Isabel despised the small pleasantry. “Then you saw nobody at the hotel?” she asked.
“Not even the Ellisons,” said Basil.
“Ah, yes,” said Isabel; “that was where we met them. How long ago it seems! And poor little Kitty! I wonder what has become of them? But I’m glad they’re not here. That’s what makes you realize your age: meeting the same people in the same place a great while after, and seeing how old—they’ve grown. I don’t think I could bear to see Kitty Ellison again. I’m glad she did n’t come to visit us in Boston, though, after what happened, she could n’t, poor thing! I wonder if she ’s ever regretted her breaking with him in the way she did. It’s a very painful thing to think of,—such an inconclusive conclusion; it always seemed as if they ought to meet again, somewhere.”
“I don’t believe she ever wished it.”
“A man can’t tell what a woman wishes.”
“Well, neither can a woman,” returned Basil, lightly.
His wife remained serious. “It was a very fine point,—a very little thing to reject a man for. I felt that when I first read her letter about it.”

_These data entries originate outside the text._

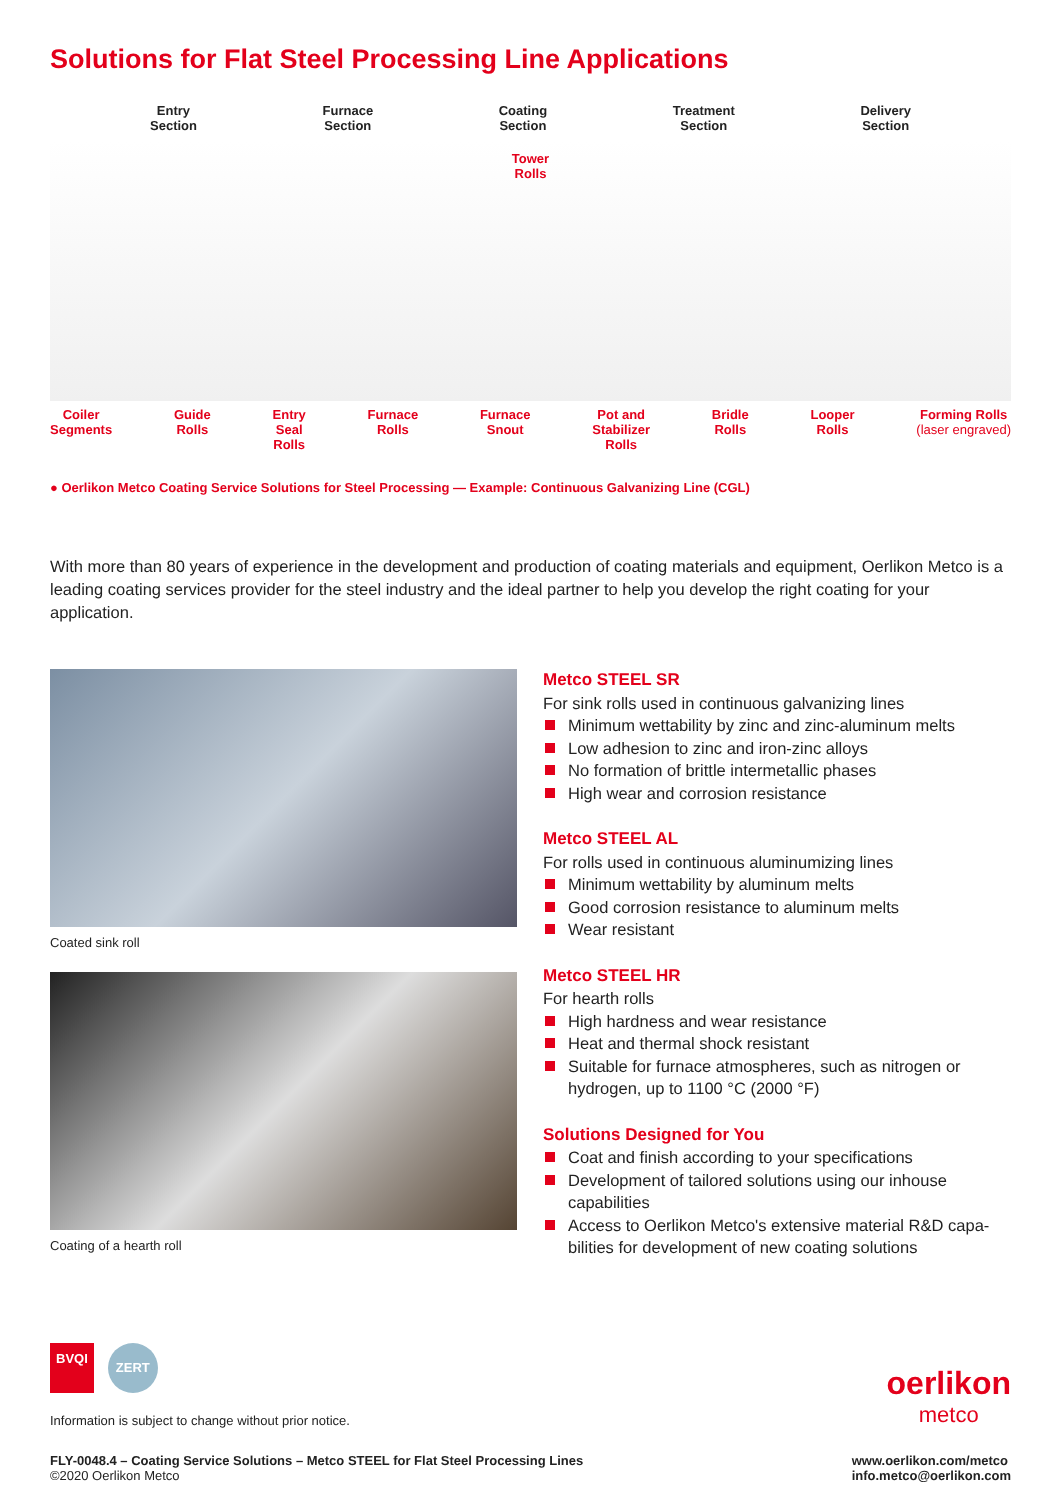Solutions for Flat Steel Processing Line Applications
Entry
Section
Furnace
Section
Coating
Section
Treatment
Section
Delivery
Section
Tower
Rolls
Coiler
Segments
Guide
Rolls
Entry
Seal
Rolls
Furnace
Rolls
Furnace
Snout
Pot and
Stabilizer
Rolls
Bridle
Rolls
Looper
Rolls
Forming Rolls
(laser engraved)
● Oerlikon Metco Coating Service Solutions for Steel Processing — Example: Continuous Galvanizing Line (CGL)
With more than 80 years of experience in the development and production of coating materials and equipment, Oerlikon Metco is a leading coating services provider for the steel industry and the ideal partner to help you develop the right coating for your application.
Coated sink roll
Coating of a hearth roll
Metco STEEL SR
For sink rolls used in continuous galvanizing lines
Minimum wettability by zinc and zinc-aluminum melts
Low adhesion to zinc and iron-zinc alloys
No formation of brittle intermetallic phases
High wear and corrosion resistance
Metco STEEL AL
For rolls used in continuous aluminumizing lines
Minimum wettability by aluminum melts
Good corrosion resistance to aluminum melts
Wear resistant
Metco STEEL HR
For hearth rolls
High hardness and wear resistance
Heat and thermal shock resistant
Suitable for furnace atmospheres, such as nitrogen or hydrogen, up to 1100 °C (2000 °F)
Solutions Designed for You
Coat and finish according to your specifications
Development of tailored solutions using our inhouse capabilities
Access to Oerlikon Metco's extensive material R&D capa­bilities for development of new coating solutions
BVQI
ZERT
Information is subject to change without prior notice.
oerlikon
metco
FLY-0048.4 – Coating Service Solutions – Metco STEEL for Flat Steel Processing Lines
©2020 Oerlikon Metco
www.oerlikon.com/metco
info.metco@oerlikon.com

Basil yawned. “I don’t believe I ever knew just what the point was.”
“Oh yes, you did; but you forget everything. You know that they met two Boston ladies just after they were engaged, and she believed that he did n’t introduce her because he was ashamed of her countrified appearance before them.”
“It was a pretty fine point,” said Basil, and he laughed provokingly.

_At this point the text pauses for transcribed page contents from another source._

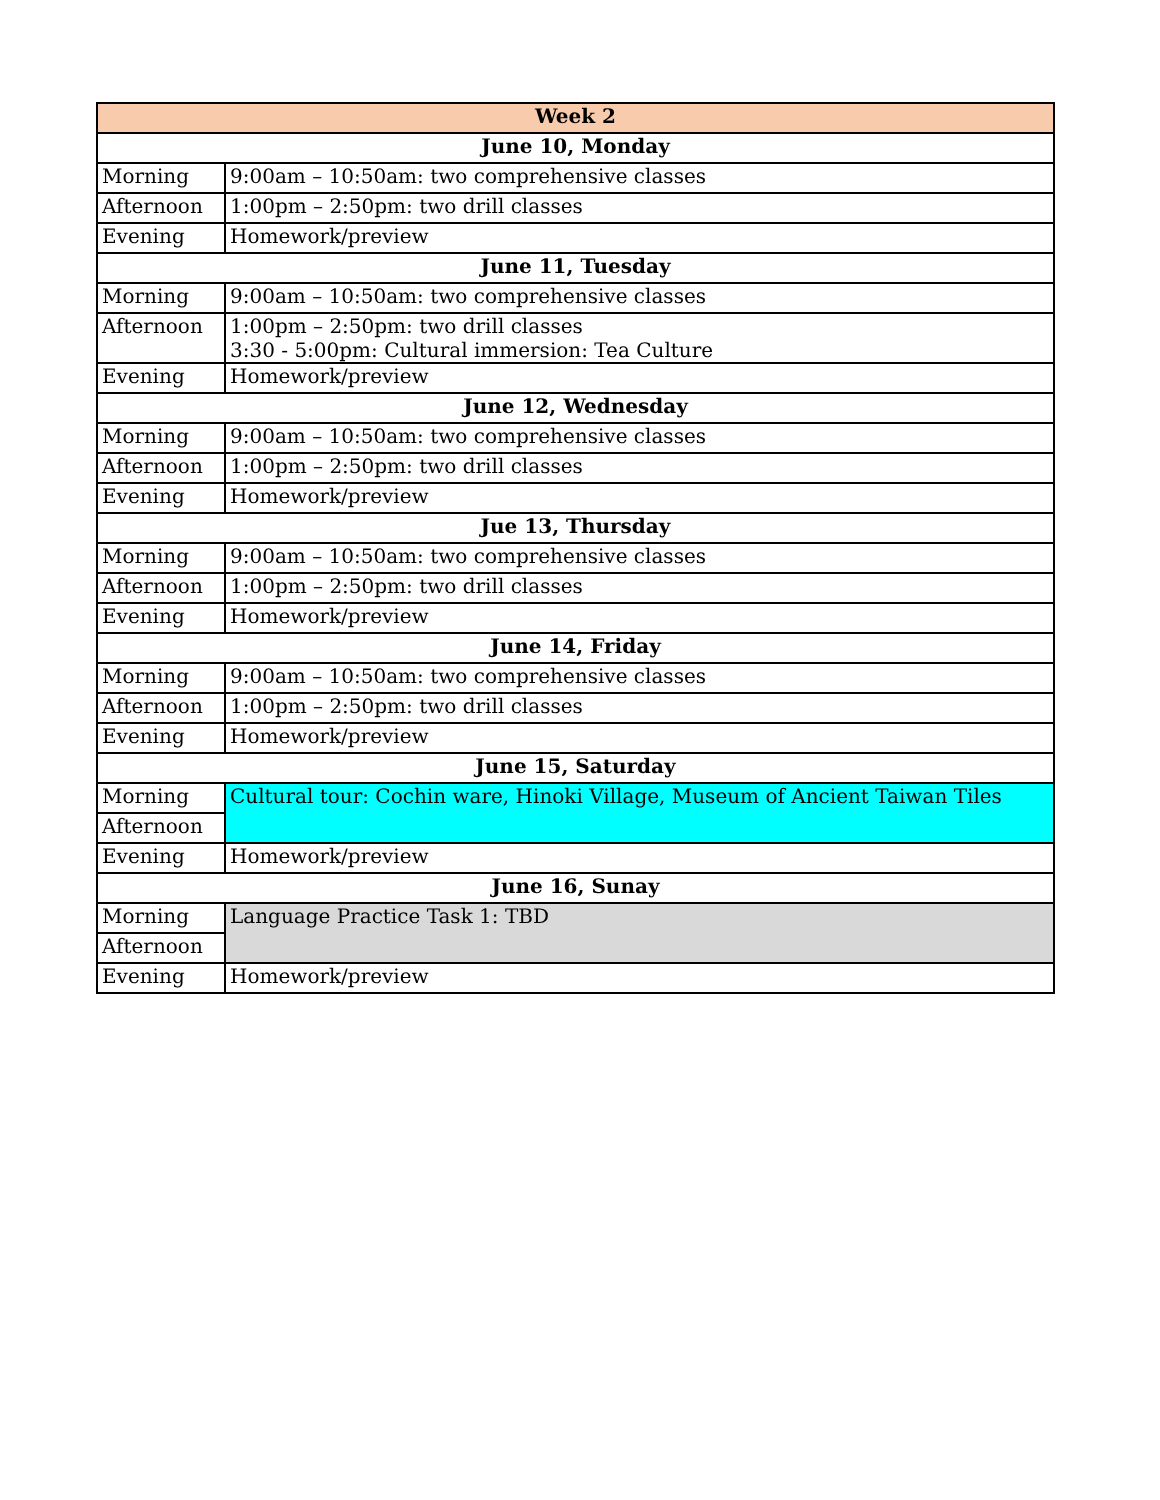| Week 2 | |
| --- | --- |
| June 10, Monday | |
| Morning | 9:00am – 10:50am: two comprehensive classes |
| Afternoon | 1:00pm – 2:50pm: two drill classes |
| Evening | Homework/preview |
| June 11, Tuesday | |
| Morning | 9:00am – 10:50am: two comprehensive classes |
| Afternoon | 1:00pm – 2:50pm: two drill classes 3:30 - 5:00pm: Cultural immersion: Tea Culture |
| Evening | Homework/preview |
| June 12, Wednesday | |
| Morning | 9:00am – 10:50am: two comprehensive classes |
| Afternoon | 1:00pm – 2:50pm: two drill classes |
| Evening | Homework/preview |
| Jue 13, Thursday | |
| Morning | 9:00am – 10:50am: two comprehensive classes |
| Afternoon | 1:00pm – 2:50pm: two drill classes |
| Evening | Homework/preview |
| June 14, Friday | |
| Morning | 9:00am – 10:50am: two comprehensive classes |
| Afternoon | 1:00pm – 2:50pm: two drill classes |
| Evening | Homework/preview |
| June 15, Saturday | |
| Morning | Cultural tour: Cochin ware, Hinoki Village, Museum of Ancient Taiwan Tiles |
| Afternoon | |
| Evening | Homework/preview |
| June 16, Sunay | |
| Morning | Language Practice Task 1: TBD |
| Afternoon | |
| Evening | Homework/preview |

“He might not have meant to ignore her,” answered Isabel thoughtfully; “he might have chosen not to introduce her because he felt too proud of her to subject her to any possible misappreciation from them. You might have looked at it in that way.”
“Why didn’t you look at it in that way? You advised her against giving him another chance. Why did you?”
“Why?” repeated Isabel, absently. “Oh, a woman does n’t judge a man by what he does, but by what he is! I knew that if she dismissed him it was because she never really had trusted or could trust his love; and I thought she had better not make another trial.”